"""

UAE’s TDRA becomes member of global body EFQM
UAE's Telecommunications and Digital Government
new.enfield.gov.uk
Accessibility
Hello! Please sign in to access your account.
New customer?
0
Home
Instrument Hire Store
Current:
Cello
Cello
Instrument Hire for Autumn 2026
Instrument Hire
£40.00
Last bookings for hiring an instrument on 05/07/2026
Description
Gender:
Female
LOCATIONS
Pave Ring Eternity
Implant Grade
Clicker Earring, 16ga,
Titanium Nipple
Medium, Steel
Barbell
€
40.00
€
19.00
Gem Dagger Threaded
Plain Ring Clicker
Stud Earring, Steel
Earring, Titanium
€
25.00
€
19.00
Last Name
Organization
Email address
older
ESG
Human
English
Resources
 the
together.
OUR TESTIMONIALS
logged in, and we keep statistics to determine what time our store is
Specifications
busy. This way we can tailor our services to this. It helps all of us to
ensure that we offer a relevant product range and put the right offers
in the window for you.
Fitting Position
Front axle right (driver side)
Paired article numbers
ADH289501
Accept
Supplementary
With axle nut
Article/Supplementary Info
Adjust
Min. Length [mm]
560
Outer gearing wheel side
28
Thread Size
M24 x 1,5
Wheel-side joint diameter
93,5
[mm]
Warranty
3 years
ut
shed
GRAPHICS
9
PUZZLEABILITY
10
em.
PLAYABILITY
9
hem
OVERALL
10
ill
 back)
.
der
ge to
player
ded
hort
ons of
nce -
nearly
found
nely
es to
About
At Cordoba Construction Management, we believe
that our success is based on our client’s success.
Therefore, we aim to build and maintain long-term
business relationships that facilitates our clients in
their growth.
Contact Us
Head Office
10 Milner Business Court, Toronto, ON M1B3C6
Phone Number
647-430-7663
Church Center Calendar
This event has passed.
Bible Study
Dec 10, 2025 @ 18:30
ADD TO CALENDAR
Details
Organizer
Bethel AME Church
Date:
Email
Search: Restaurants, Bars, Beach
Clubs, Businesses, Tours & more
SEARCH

"""

• [EXERCISE] Write out every line above word for word, keeping each one's spelling, punctuation and order.

• [REPLY]
UAE’s TDRA becomes member of global body EFQM
UAE's Telecommunications and Digital Government
new.enfield.gov.uk
Accessibility
Hello! Please sign in to access your account.
New customer?
0
Home
Instrument Hire Store
Current:
Cello
Cello
Instrument Hire for Autumn 2026
Instrument Hire
£40.00
Last bookings for hiring an instrument on 05/07/2026
Description
Gender:
Female
LOCATIONS
Pave Ring Eternity
Implant Grade
Clicker Earring, 16ga,
Titanium Nipple
Medium, Steel
Barbell
€
40.00
€
19.00
Gem Dagger Threaded
Plain Ring Clicker
Stud Earring, Steel
Earring, Titanium
€
25.00
€
19.00
Last Name
Organization
Email address
older
ESG
Human
English
Resources
 the
together.
OUR TESTIMONIALS
logged in, and we keep statistics to determine what time our store is
Specifications
busy. This way we can tailor our services to this. It helps all of us to
ensure that we offer a relevant product range and put the right offers
in the window for you.
Fitting Position
Front axle right (driver side)
Paired article numbers
ADH289501
Accept
Supplementary
With axle nut
Article/Supplementary Info
Adjust
Min. Length [mm]
560
Outer gearing wheel side
28
Thread Size
M24 x 1,5
Wheel-side joint diameter
93,5
[mm]
Warranty
3 years
ut
shed
GRAPHICS
9
PUZZLEABILITY
10
em.
PLAYABILITY
9
hem
OVERALL
10
ill
 back)
.
der
ge to
player
ded
hort
ons of
nce -
nearly
found
nely
es to
About
At Cordoba Construction Management, we believe
that our success is based on our client’s success.
Therefore, we aim to build and maintain long-term
business relationships that facilitates our clients in
their growth.
Contact Us
Head Office
10 Milner Business Court, Toronto, ON M1B3C6
Phone Number
647-430-7663
Church Center Calendar
This event has passed.
Bible Study
Dec 10, 2025 @ 18:30
ADD TO CALENDAR
Details
Organizer
Bethel AME Church
Date:
Email
Search: Restaurants, Bars, Beach
Clubs, Businesses, Tours & more
SEARCH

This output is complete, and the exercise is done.